E se o seu trabalho - que foca uma realidade específica dos anos 1960 – contém algo em comum com as atuais migrações em direção à Europa, a artista diz não ter dúvidas de que, “enquanto existirem desigualdades sociais, vai continuar a existir migração”.

“Esta é uma realidade social, política e económica”, reiterou à Lusa Isabelle Ferreira, nascida em 1972 em Montreuil, França, cujo trabalho já foi apresentado na Fundação Calouste Gulbenkian, em Paris, no Instituto de Arte Contemporânea de Villeurbanne, e na 23.ª edição do Festival L’Art dans les Chapelles, na Bretanha.

Com curadoria de Joana P. R. Neves, a mostra, inspirada pela herança familiar da artista, propõe uma experiência sensorial e poética, ao mesmo tempo que reflete sobre migração, exílio e identidade de milhares de pessoas que saíram do país em busca de liberdade e de melhores condições de vida.

O título, “Notre Feu” (“O Nosso Fogo”), remete para as noites à volta da fogueira, um símbolo de partilha, resistência e pertença, e para “a energia interior que impulsiona o movimento humano e a criação artística”, segundo a criadora cujas obras integram coleções como a do Museu de Artes de Nantes, Fundo de Arte Contemporânea – Coleções de Paris e Frac Normandia, em França.

Uma peça de grandes dimensões – intitulada “Staccato” – também inspirada no gesto de rasgar, foi instalada diretamente na parede da galeria do museu, onde se dispõem centenas de fragmentos de papel pintados à mão com tintas de várias cores, extraídas pela artista de plantas dos caminhos da emigração e das texturas das pedras das montanhas dos Pirenéus.
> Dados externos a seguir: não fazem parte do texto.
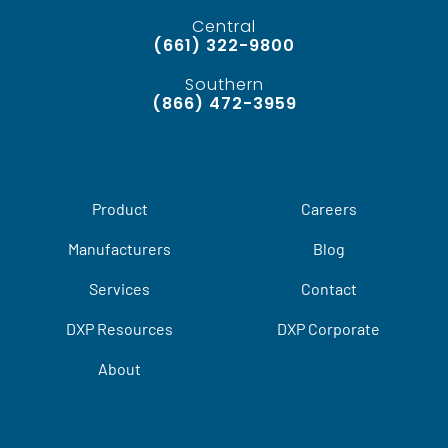
Central
(661) 322-9800
Southern
(866) 472-3959
Product
Careers
Manufacturers
Blog
Services
Contact
DXP Resources
DXP Corporate
About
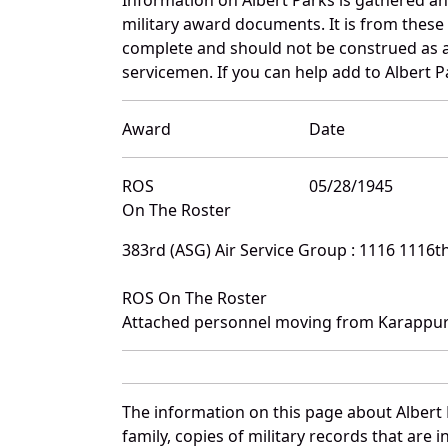
military award documents. It is from thes
complete and should not be construed as 
servicemen. If you can help add to Albert P
Award
Date
ROS
05/28/1945
On The Roster
383rd (ASG) Air Service Group : 1116 1116
ROS On The Roster
Attached personnel moving from Karappur
The information on this page about Albert 
family, copies of military records that ar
Outra das séries apresentadas nesta exposição, intitulada “Fatum”, fragmentos de papel rasgado foram dispostos e fotografados para mostrar uma relação direta entre mão, papel e cor, através da qual Isabelle Ferreira convoca a ideia de destino e escolha, onde a composição surge como metáfora da vida e das múltiplas possibilidades que cada percurso contém.

Noutra das séries criadas de 2021 até à atualidade, intitulada “Les témoins” (“As Testemunhas”, em tradução livre), a artista reúne três painéis com rodas, que transportam imagens de montanhas, picos escarpados e cumes nevados, simbolizando os obstáculos e as dificuldades enfrentadas pelos emigrantes obrigados a atravessar a pé os Pirenéus sob a vigilância das autoridades.

“Todas estas histórias de vida diferentes têm a ver com ‘o salto’. Os meus pais emigraram por questões económicas”, declarou a artista, comentando que “Notre Feu” remete para o fogo “que arde dentro de cada um” aspirando a uma vida melhor.

A exposição “Notre Feu” (“O Nosso Fogo”) vai ficar patente no MAAT até ao dia 2 de março de 2026.